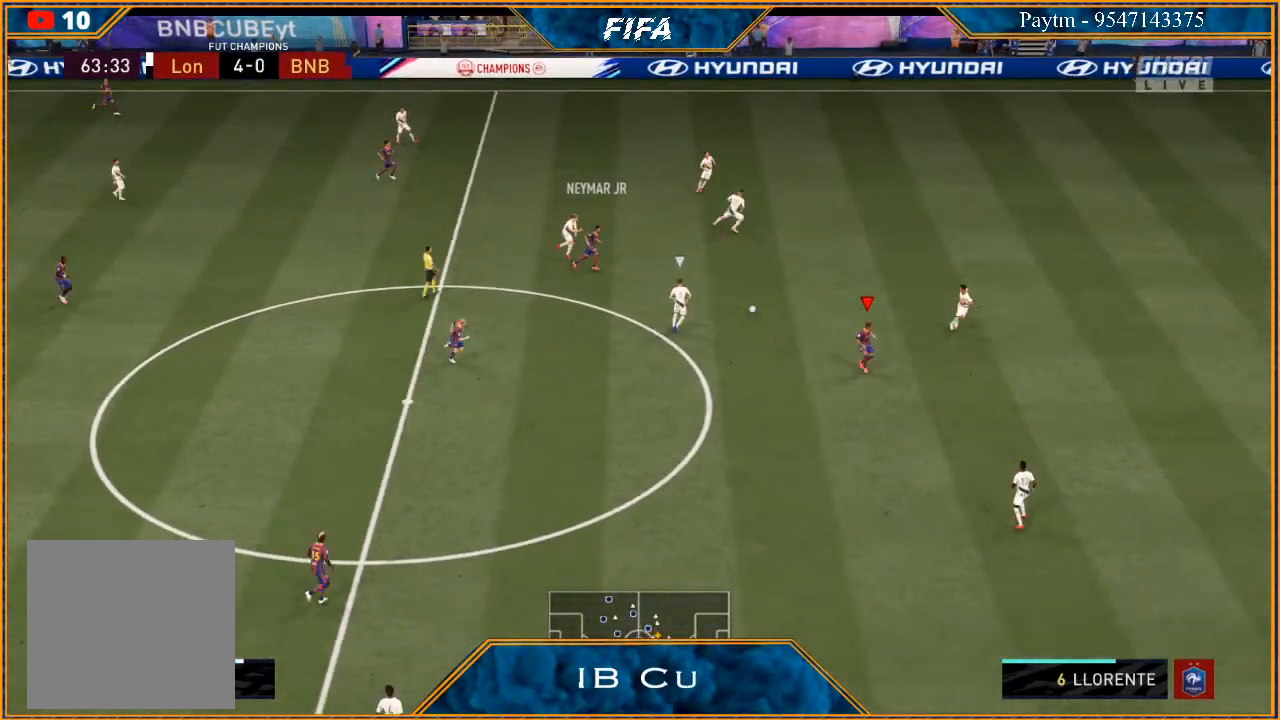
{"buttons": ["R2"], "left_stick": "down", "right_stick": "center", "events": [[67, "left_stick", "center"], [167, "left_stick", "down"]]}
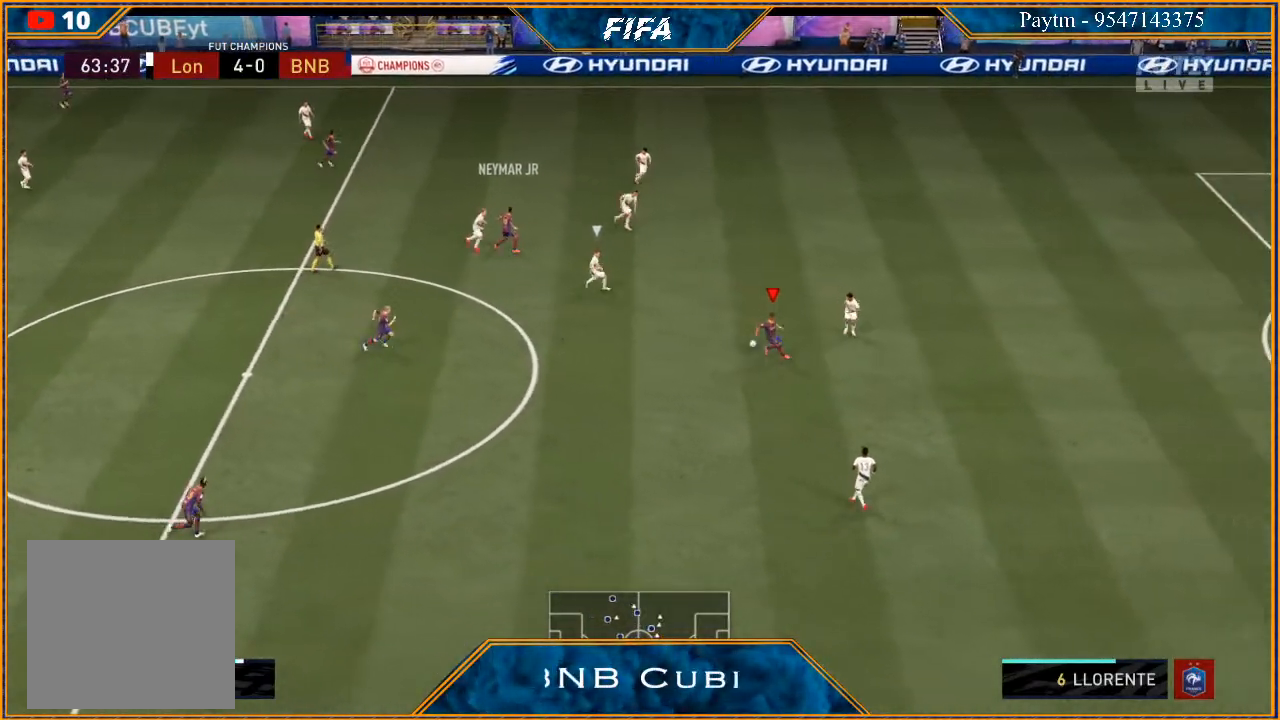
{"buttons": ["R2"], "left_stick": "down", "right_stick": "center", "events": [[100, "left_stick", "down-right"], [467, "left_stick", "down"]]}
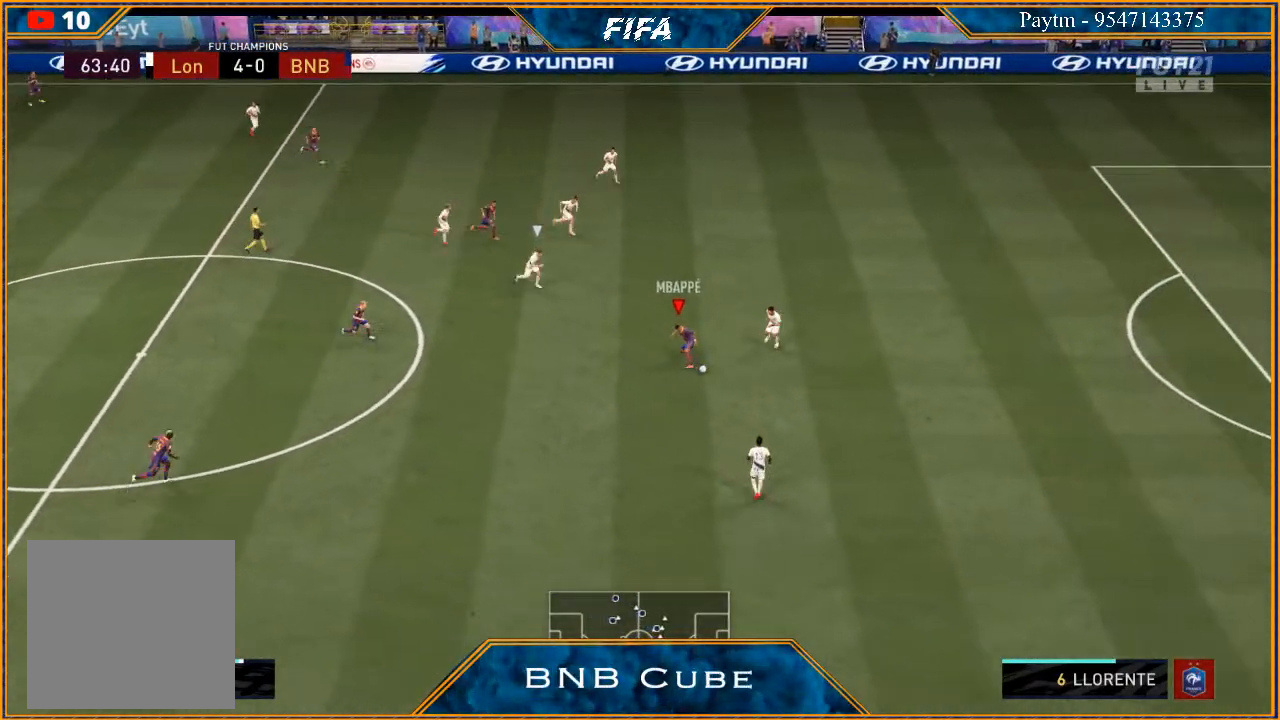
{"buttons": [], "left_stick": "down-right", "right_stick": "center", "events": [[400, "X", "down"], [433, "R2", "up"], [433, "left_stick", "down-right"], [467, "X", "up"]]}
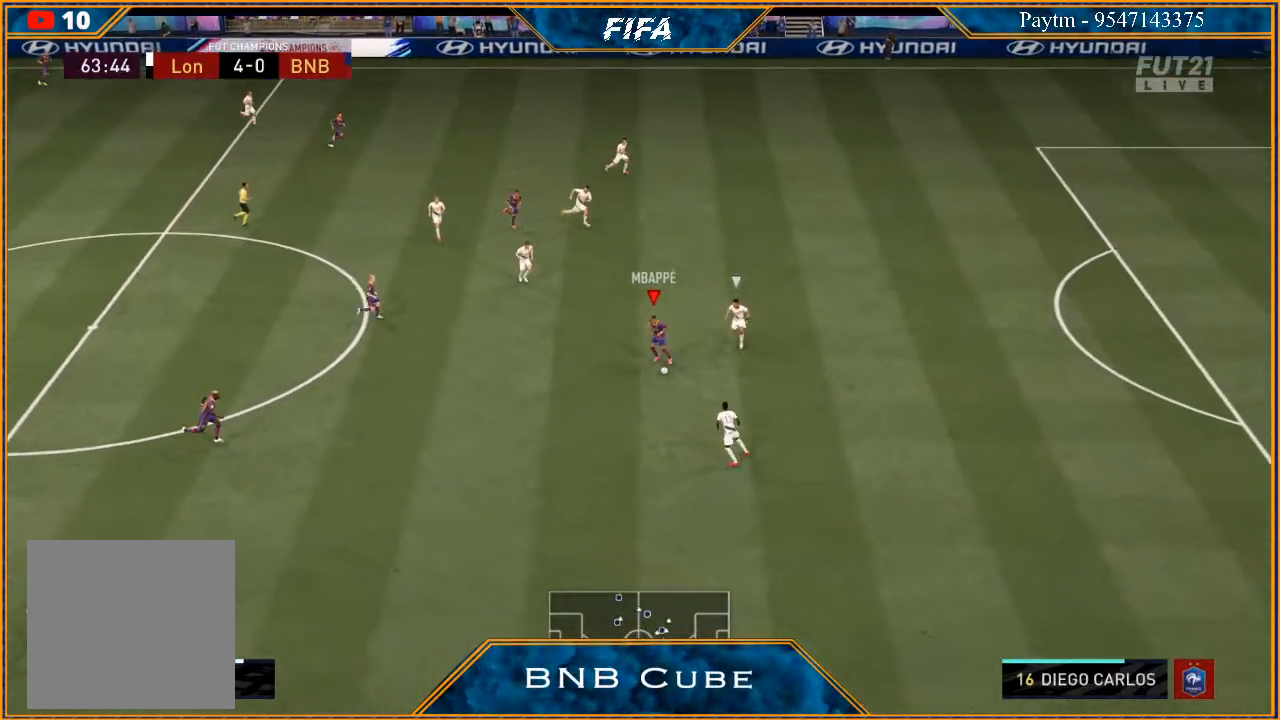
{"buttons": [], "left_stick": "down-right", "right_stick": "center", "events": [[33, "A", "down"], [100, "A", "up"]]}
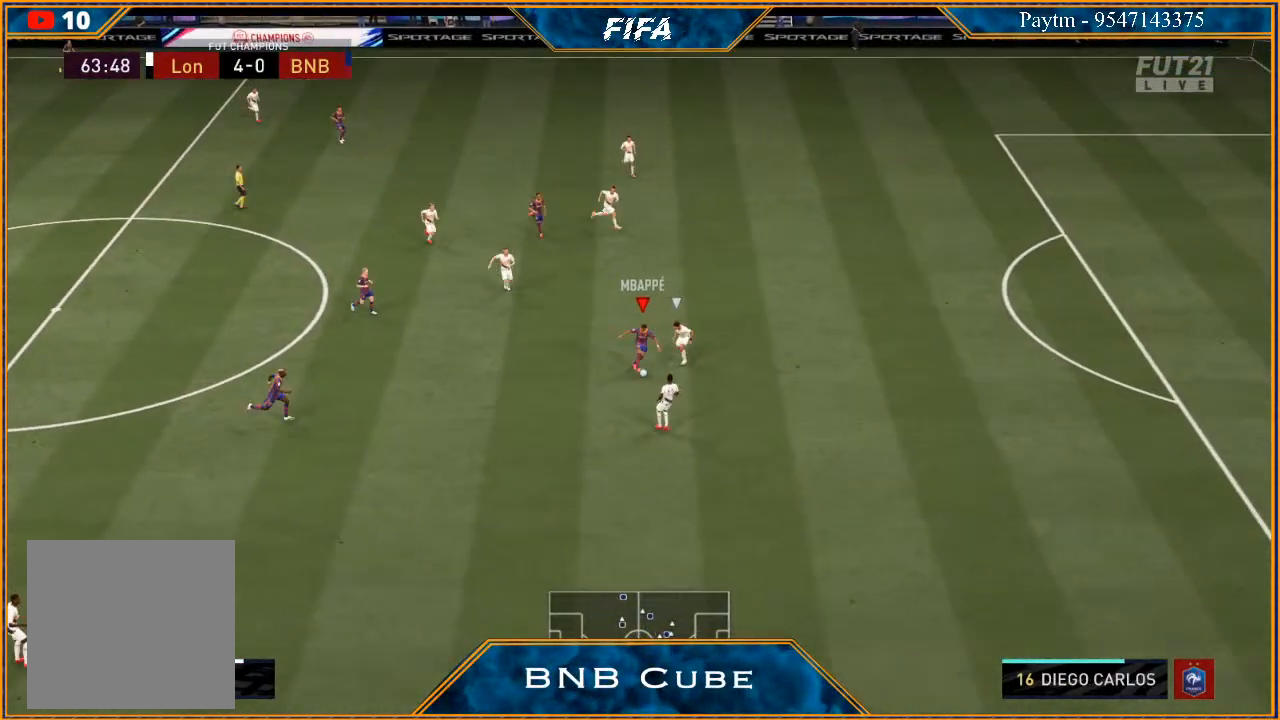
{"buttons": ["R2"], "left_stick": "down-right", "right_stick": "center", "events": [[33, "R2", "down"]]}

==

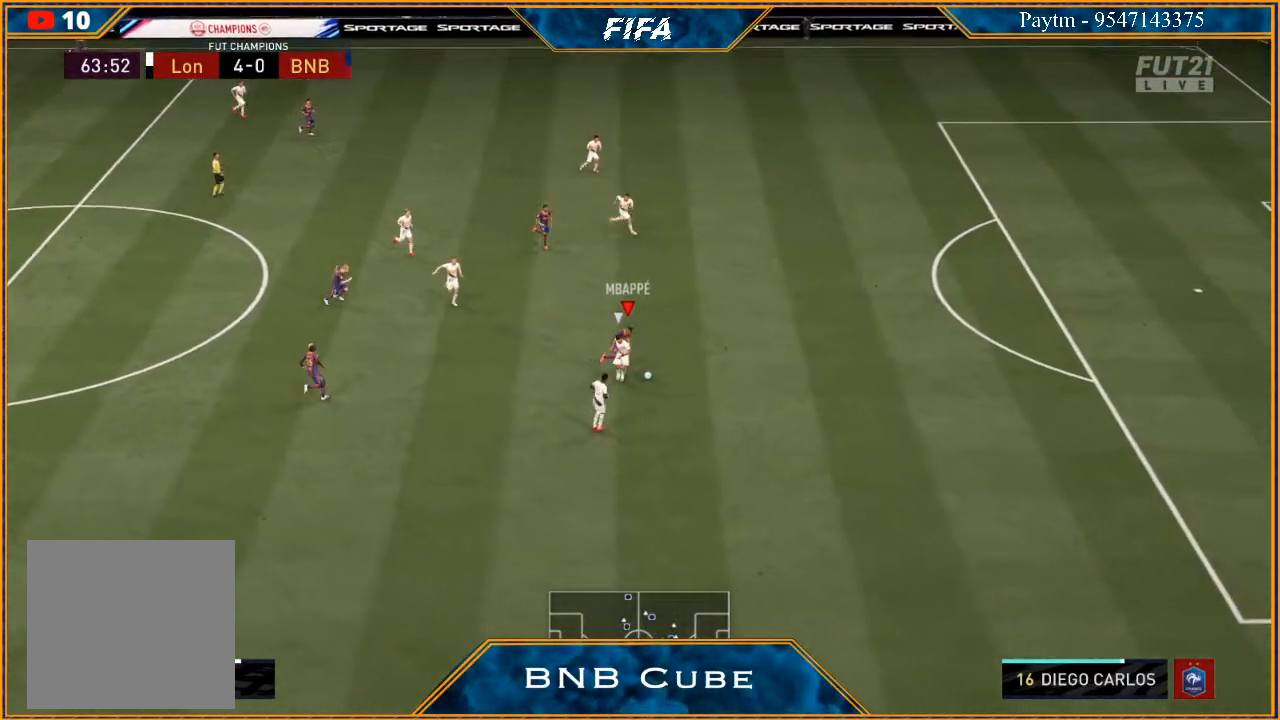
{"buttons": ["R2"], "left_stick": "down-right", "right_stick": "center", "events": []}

--

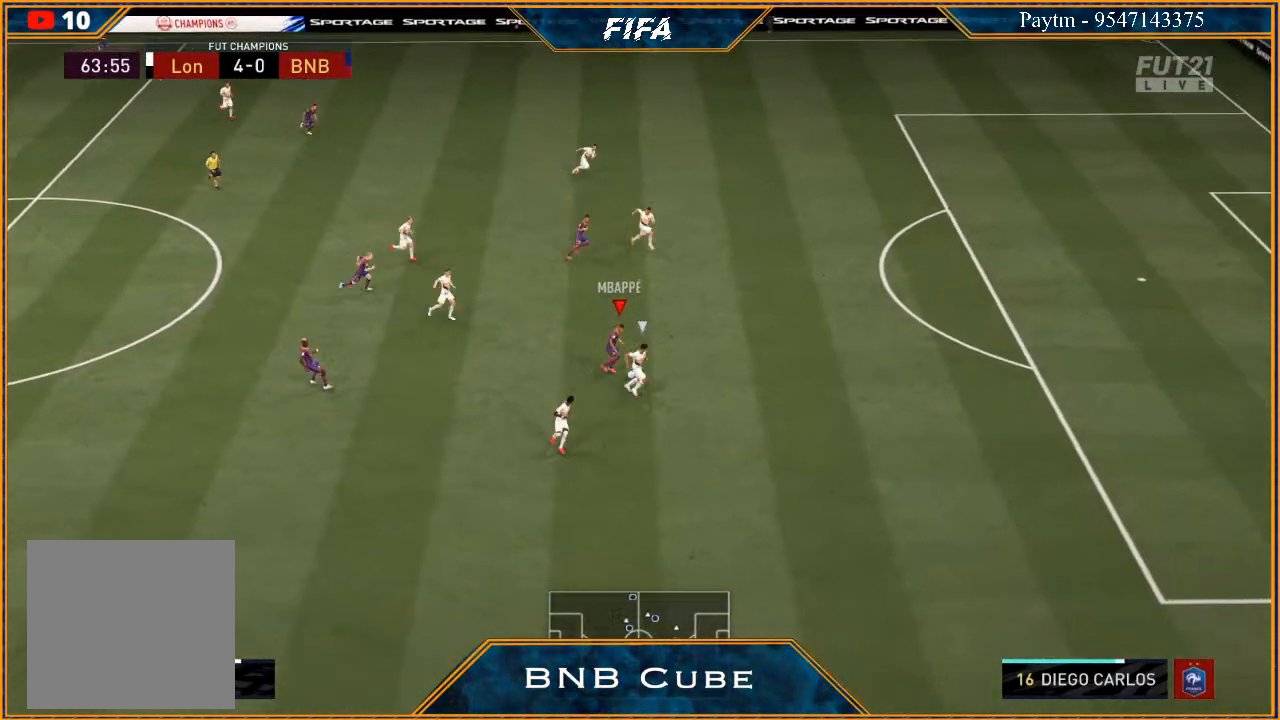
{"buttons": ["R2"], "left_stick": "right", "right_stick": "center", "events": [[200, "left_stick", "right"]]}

The problem >>
When a line in the entries above holds the word "down", add it to the count, then state only the count.

Answer to the exercise >>
6